In some ways, at least, that’s what it has sounded like since U.S. District Court Judge Orlando Garcia on Wednesday struck down the Texas ban on same-sex marriage. If many of  the complaints we heard from politicians and activists on the right sounded familiar, they should have: they’re essentially the same ones Americans heard when the U.S. Supreme Court struck down state bans against interracial marriage nearly five decades ago.

Gov. Rick Perry insisted on Wednesday that “the 10th Amendment [to the U.S. Constitution] guarantees Texas voters the freedom to make these decisions.” U.S. Sen. Ted Cruz complained that Judge Garcia’s decision is a “troubling display of judicial activism” and that “unelected judges should not be substituting their own policy views for the reasoned judgments of the citizens of Texas.” Others joined in with similar denunciations of “judicial activism” and calls to respect state sovereignty over marriage.

Railroad Commissioner Barry Smitherman, who is seeking the Republican nomination for state attorney general this year, portrayed the court’s decision as “disastrous” and made a religious case for upholding the ban on same-sex marriage:

“Some liberal, unelected federal judges with lifetime appointments seem to be missing the point that not only is there a rational basis for our constitutional definition of marriage, there is a compelling governmental interest in maintaining core Judeo-Christian values here in Texas. From the founding of the Republic, states have always maintained the right to define marriage. Whether it was a proscription on the ability of people to marry a first or second cousin or some other family member, or a prohibition on children getting married, states have always rightfully been the ones to define who could and who could not marry.”

All of those arguments essentially followed the script used by opponents of interracial marriage when the U.S. Supreme Court considered state bans on such unions in the 1967 Loving v. Virginia case. Like Smitherman, the Virginia judge who initially heard the case against Mildred and Richard Loving referenced religious beliefs as a rationale for the state barring interracial marriage:

“Almighty God created the races white, black, yellow, malay and red, and he placed them on separate continents…. The fact that he separated the races shows that he did not intend for the races to mix.”

Like Gov. Perry and Cruz, the Virginia Supreme Court of Appeals — in upholding the state law barring the Lovings from marrying each other — insisted that states alone have the right to make decisions on marriage. As the U.S. Supreme Court noted in the Loving decision, the Virginia court “reasoned that marriage has traditionally been subject to state regulation without federal intervention, and, consequently, the regulation of marriage should be left to exclusive state control by the Tenth Amendment.”
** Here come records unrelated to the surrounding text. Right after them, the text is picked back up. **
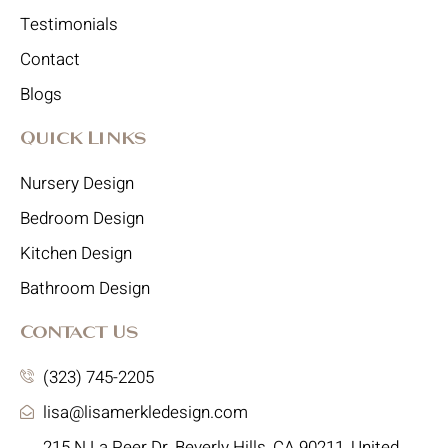
Testimonials
Contact
Blogs
Quick Links
Nursery Design
Bedroom Design
Kitchen Design
Bathroom Design
Contact Us
(323) 745-2205
lisa@lisamerkledesign.com
215 N La Peer Dr, Beverly Hills, CA 90211, United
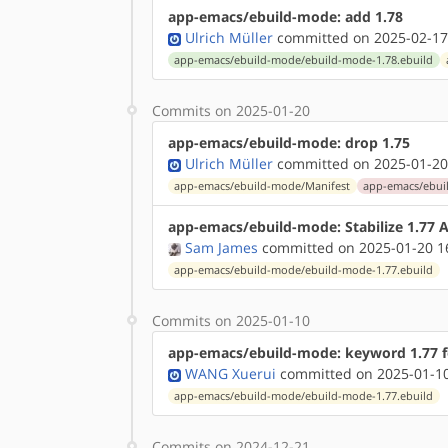
app-emacs/ebuild-mode: add 1.78
Ulrich Müller
committed on 2025-02-17
app-emacs/ebuild-mode/ebuild-mode-1.78.ebuild
Commits on 2025-01-20
app-emacs/ebuild-mode: drop 1.75
Ulrich Müller
committed on 2025-01-20
app-emacs/ebuild-mode/Manifest
app-emacs/ebui
app-emacs/ebuild-mode: Stabilize 1.77
Sam James
committed on 2025-01-20 1
app-emacs/ebuild-mode/ebuild-mode-1.77.ebuild
Commits on 2025-01-10
app-emacs/ebuild-mode: keyword 1.77 f
WANG Xuerui
committed on 2025-01-10
app-emacs/ebuild-mode/ebuild-mode-1.77.ebuild
Commits on 2024-12-21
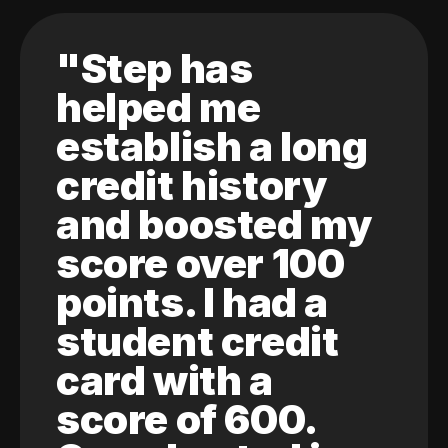
"Step has
helped me
establish a long
credit history
and boosted my
score over 100
points. I had a
student credit
card with a
score of 600.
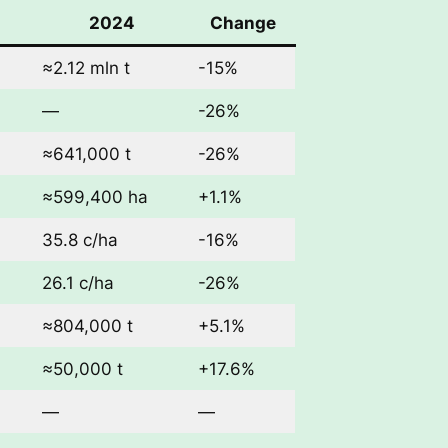
2024
Change
≈2.12 mln t
-15%
—
-26%
≈641,000 t
-26%
≈599,400 ha
+1.1%
35.8 c/ha
-16%
26.1 c/ha
-26%
≈804,000 t
+5.1%
≈50,000 t
+17.6%
—
—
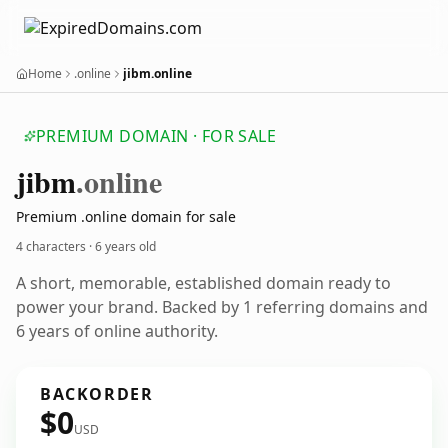
Home
.online
jibm.online
PREMIUM DOMAIN · FOR SALE
jibm
.online
Premium .online domain for sale
4 characters ·
6 years old
A short, memorable, established domain ready to
power your brand. Backed by 1 referring domains and
6 years of online authority.
BACKORDER
$0
USD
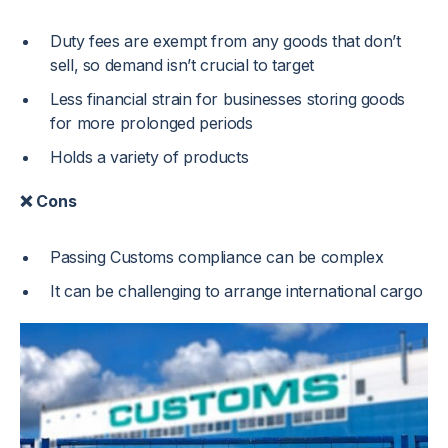
Duty fees are exempt from any goods that don’t
sell, so demand isn’t crucial to target
Less financial strain for businesses storing goods
for more prolonged periods
Holds a variety of products
❌ Cons
Passing Customs compliance can be complex
It can be challenging to arrange international cargo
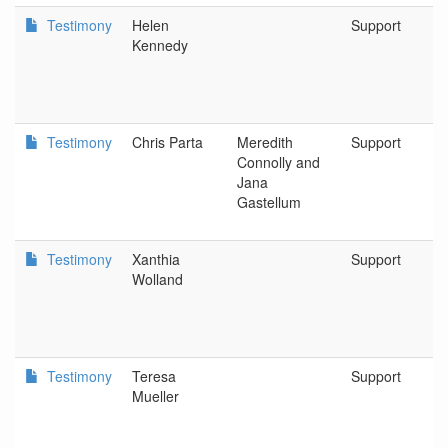
Testimony
Helen
Support
Kennedy
Testimony
Chris Parta
Meredith
Support
Connolly and
Jana
Gastellum
Testimony
Xanthia
Support
Wolland
Testimony
Teresa
Support
Mueller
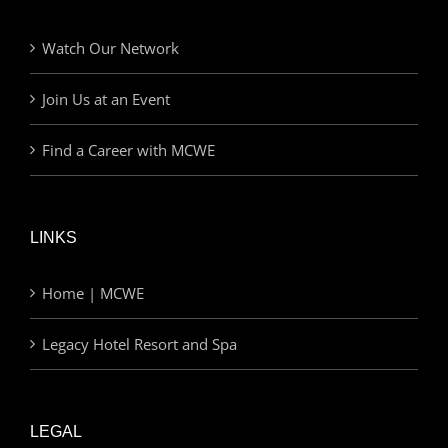
Watch Our Network
Join Us at an Event
Find a Career with MCWE
LINKS
Home | MCWE
Legacy Hotel Resort and Spa
LEGAL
In addition to warning about the “mongrelization” of the races, some critics in 1967 (and still today) worried aloud about the children of interracial couples — much the same as critics today insist that children of same-sex couples are at risk (despite ample evidence to the contrary).
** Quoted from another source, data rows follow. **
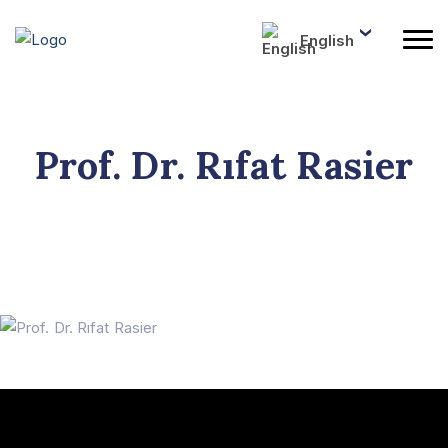
English
Prof. Dr. Rıfat Rasier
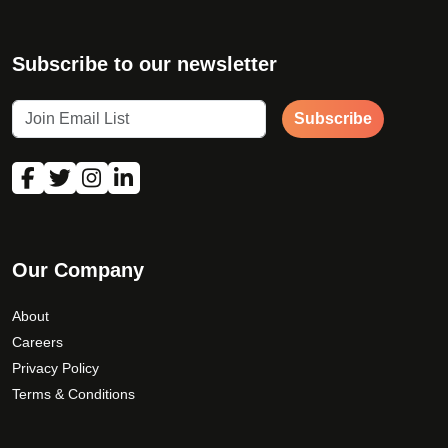
Subscribe to our newsletter
Subscribe
Our Company
About
Careers
Privacy Policy
Terms & Conditions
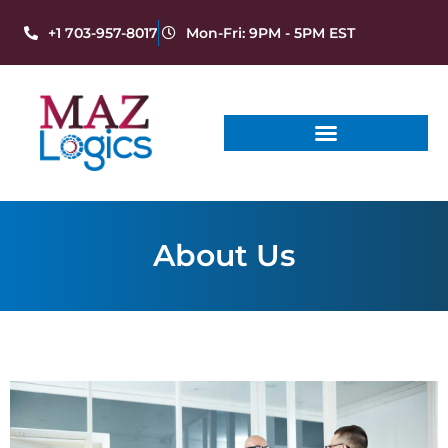
+1 703-957-8017
Mon-Fri: 9PM - 5PM EST
About Us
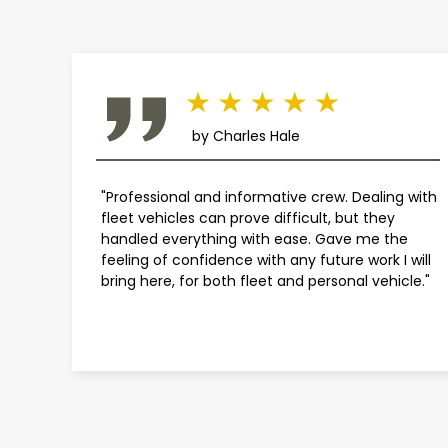
by Charles Hale
"Professional and informative crew. Dealing with
fleet vehicles can prove difficult, but they
handled everything with ease. Gave me the
feeling of confidence with any future work I will
bring here, for both fleet and personal vehicle."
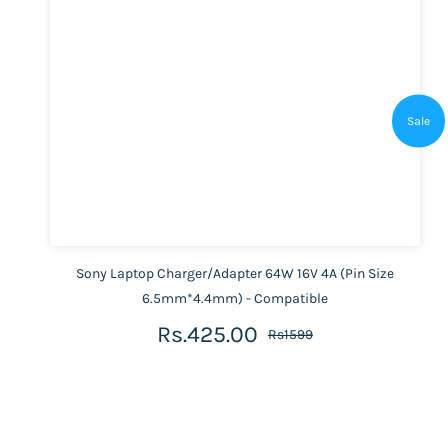
Sale
Sony Laptop Charger/Adapter 64W 16V 4A (Pin Size
6.5mm*4.4mm) - Compatible
Rs.425.00
Rs1599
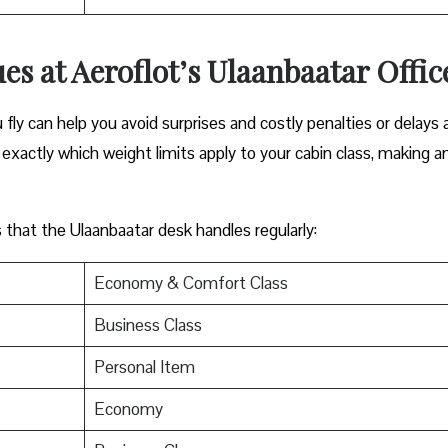
es at Aeroflot’s Ulaanbaatar Offic
ly can help you avoid surprises and costly penalties or delays 
exactly which weight limits apply to your cabin class, making a
s that the Ulaanbaatar desk handles regularly:
Economy & Comfort Class
Business Class
Personal Item
Economy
Partly because this is an election year and partly because right-wing pressure groups have so much invested in demonizing LGBT people and their families, we expect the rhetoric surrounding Judge Garcia’s decision will remain heated for a while. But we suspect that, in the end, history will judge Perry, Cruz and other like-minded politicians as harshly as it does those who denounced interracial marriage and Loving v. Virginia in 1967.